### [Excerpt]
----

Forty minutes into our approach, we settled, and Alex warmed us up on a mixed 5.10a with inconvenient bolt placements on an arete of choss.

Then it was time for the route that drew us here: The Beckoning.  We'd been talking about projecting our first 5.12 trad route for a while, and lately had spoken of trying to climb twelve trad 5.12's in the calendar year.  It's possible we talk too much.  How we performed on this would tell.

I donned my hula skirt of steel and aluminum, and bouldered to the corner system above.  The gear was great, but the features blanked quickly.  Palming one wall and walking feet up the right side to a good edge, I made it past the first difficulty.  The second shut me down, and I took my first fall.  I ventured an undercling, mantle, and high step combo and passed to the final, real crux.  This one unraveled as a puzzle, requiring a sequence of 5 or 6 precarious moves to negotiate just two or three feet of blank corner.  Puzzle solved, I was rewarded with a more moderate splitter finger crack, but after working the beta on the crux dihedral, I was spent, and lowered to let Alex his burn.

Alex explored his way up the corner with falls and hangs as I had, then pushed our rope to the top anchors, remarking that the top half should not shut us down on a red point attempt.

Photo taken by Kevin Umbel of
climber, Levi Rose, found on the web.  I'd like
to think I looked equally cool on the route.

----

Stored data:
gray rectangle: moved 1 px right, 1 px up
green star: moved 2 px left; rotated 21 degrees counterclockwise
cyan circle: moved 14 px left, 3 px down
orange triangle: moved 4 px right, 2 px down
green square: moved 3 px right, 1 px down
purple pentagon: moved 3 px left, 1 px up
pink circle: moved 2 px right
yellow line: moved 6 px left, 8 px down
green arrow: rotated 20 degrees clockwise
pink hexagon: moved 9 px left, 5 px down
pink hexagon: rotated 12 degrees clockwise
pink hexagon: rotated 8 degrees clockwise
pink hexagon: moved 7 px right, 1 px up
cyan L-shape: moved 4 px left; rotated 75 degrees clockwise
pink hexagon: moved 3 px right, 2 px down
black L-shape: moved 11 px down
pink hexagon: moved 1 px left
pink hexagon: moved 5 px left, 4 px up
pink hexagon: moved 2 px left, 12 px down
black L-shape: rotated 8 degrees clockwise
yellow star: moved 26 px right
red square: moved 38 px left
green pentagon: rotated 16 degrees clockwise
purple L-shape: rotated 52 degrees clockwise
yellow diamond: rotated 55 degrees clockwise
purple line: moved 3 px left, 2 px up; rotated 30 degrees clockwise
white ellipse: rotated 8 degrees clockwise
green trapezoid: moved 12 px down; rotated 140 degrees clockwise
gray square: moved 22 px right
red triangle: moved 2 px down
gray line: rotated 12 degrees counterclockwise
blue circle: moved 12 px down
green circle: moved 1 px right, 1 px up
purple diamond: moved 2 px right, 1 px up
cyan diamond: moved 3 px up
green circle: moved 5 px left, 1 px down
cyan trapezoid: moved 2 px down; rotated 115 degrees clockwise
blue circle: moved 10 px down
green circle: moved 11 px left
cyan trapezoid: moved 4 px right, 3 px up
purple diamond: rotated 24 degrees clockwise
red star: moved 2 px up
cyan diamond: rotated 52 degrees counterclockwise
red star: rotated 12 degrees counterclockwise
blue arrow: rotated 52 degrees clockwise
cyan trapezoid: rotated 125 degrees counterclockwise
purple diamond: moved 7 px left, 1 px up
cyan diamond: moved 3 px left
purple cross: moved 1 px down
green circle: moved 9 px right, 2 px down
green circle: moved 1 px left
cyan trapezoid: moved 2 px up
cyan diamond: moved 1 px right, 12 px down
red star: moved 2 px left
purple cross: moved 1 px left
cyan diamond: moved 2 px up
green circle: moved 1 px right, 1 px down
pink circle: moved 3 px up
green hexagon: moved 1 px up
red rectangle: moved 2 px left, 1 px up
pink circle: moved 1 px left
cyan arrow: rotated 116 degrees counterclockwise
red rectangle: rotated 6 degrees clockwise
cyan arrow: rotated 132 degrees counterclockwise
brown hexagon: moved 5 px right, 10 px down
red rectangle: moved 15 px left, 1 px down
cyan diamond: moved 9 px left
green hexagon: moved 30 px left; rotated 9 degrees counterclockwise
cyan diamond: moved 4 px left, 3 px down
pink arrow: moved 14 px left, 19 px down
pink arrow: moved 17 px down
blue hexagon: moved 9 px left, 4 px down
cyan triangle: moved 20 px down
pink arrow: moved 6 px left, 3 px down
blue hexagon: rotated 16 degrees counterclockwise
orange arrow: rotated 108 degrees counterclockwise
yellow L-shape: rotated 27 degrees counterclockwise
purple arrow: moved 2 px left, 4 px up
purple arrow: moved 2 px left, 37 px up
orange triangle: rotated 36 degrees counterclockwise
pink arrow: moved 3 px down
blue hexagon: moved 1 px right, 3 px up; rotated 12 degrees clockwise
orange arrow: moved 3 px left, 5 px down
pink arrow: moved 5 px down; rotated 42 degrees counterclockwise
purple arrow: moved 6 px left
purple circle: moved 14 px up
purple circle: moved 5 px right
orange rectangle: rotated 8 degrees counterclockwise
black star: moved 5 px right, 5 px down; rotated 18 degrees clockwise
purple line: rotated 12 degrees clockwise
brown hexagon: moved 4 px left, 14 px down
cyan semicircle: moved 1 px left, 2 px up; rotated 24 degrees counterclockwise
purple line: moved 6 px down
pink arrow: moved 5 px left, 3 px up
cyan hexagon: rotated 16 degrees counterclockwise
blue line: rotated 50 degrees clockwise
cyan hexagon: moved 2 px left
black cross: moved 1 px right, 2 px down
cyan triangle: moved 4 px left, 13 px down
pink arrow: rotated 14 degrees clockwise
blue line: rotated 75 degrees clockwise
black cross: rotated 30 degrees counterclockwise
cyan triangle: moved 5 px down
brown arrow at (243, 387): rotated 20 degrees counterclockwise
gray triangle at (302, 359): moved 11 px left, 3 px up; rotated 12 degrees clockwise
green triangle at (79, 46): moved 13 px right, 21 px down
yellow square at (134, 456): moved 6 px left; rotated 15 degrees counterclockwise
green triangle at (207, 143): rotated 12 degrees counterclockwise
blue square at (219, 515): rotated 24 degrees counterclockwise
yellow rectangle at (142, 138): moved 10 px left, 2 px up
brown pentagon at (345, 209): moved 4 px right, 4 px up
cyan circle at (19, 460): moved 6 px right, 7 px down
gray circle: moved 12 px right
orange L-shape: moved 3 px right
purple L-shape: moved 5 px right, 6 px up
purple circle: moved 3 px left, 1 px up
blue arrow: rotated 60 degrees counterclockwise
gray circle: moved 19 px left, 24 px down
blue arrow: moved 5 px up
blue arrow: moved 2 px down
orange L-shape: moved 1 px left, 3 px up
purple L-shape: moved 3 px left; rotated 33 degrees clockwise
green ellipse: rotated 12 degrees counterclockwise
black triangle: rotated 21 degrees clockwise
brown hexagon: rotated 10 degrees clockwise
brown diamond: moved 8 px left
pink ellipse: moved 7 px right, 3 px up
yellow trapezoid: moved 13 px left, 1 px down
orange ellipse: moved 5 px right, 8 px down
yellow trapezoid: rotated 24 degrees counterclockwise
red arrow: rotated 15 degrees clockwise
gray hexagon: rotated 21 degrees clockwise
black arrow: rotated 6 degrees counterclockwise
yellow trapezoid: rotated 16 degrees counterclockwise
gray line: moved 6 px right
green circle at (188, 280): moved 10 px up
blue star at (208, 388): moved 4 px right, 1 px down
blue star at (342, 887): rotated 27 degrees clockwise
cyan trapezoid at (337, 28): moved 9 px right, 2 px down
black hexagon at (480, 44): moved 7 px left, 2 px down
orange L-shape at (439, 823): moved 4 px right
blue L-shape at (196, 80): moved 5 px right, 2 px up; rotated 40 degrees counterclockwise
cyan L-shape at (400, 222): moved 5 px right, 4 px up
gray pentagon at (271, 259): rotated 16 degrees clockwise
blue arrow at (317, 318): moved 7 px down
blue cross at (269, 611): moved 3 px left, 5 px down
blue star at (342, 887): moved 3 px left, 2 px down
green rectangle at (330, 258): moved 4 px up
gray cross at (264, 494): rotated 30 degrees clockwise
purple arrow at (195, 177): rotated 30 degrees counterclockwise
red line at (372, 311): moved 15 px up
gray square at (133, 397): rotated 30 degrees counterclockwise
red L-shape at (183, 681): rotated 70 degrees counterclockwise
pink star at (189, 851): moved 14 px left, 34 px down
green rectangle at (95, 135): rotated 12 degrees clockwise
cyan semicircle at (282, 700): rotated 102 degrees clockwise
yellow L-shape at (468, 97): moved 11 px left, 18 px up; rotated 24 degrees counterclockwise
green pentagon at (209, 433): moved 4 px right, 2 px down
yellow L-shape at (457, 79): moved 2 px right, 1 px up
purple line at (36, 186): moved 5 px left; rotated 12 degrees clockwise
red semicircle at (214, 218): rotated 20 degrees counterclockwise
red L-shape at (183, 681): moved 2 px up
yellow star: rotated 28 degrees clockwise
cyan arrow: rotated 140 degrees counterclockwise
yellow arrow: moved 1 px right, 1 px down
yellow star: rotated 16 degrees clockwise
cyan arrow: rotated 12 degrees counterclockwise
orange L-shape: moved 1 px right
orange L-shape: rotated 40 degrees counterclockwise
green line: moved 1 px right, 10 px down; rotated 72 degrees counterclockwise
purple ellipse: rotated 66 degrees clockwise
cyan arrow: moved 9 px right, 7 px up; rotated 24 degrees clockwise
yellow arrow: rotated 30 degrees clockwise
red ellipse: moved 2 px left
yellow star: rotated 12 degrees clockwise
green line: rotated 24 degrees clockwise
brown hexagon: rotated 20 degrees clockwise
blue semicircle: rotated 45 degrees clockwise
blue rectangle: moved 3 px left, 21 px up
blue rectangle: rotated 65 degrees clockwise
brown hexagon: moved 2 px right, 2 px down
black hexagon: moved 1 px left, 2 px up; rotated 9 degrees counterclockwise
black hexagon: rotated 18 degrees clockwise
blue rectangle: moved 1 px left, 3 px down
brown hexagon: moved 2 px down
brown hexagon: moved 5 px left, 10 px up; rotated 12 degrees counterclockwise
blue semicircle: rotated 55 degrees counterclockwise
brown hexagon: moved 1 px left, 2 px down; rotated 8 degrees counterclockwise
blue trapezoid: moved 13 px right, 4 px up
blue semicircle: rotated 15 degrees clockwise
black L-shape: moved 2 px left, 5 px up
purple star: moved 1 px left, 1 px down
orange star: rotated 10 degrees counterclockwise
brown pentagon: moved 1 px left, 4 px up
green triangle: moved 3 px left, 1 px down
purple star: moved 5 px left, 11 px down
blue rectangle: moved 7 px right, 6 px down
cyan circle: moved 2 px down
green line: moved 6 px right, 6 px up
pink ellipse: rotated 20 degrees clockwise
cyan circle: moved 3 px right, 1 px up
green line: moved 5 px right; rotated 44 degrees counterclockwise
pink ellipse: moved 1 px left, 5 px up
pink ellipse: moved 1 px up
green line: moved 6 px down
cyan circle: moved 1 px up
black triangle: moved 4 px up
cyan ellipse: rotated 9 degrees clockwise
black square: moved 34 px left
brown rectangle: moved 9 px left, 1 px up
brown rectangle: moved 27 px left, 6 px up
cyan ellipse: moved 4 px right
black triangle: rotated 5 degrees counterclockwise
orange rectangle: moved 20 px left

----

### [Task list]
1. Answer these questions about the climbing excerpt:
(a) What grade was the route Alex used to warm up?
(b) What is the name of the route that drew the climbers there?
(c) After the crux, what kind of crack rewarded the narrator?
2. Copy the records word for word, from their first line through the line that contains "pink hexagon: moved 7 px right, 1 px up", including that line.

### [Responses per task]
1.
(a) 5.10a
(b) The Beckoning
(c) A more moderate splitter finger crack

2.
gray rectangle: moved 1 px right, 1 px up
green star: moved 2 px left; rotated 21 degrees counterclockwise
cyan circle: moved 14 px left, 3 px down
orange triangle: moved 4 px right, 2 px down
green square: moved 3 px right, 1 px down
purple pentagon: moved 3 px left, 1 px up
pink circle: moved 2 px right
yellow line: moved 6 px left, 8 px down
green arrow: rotated 20 degrees clockwise
pink hexagon: moved 9 px left, 5 px down
pink hexagon: rotated 12 degrees clockwise
pink hexagon: rotated 8 degrees clockwise
pink hexagon: moved 7 px right, 1 px up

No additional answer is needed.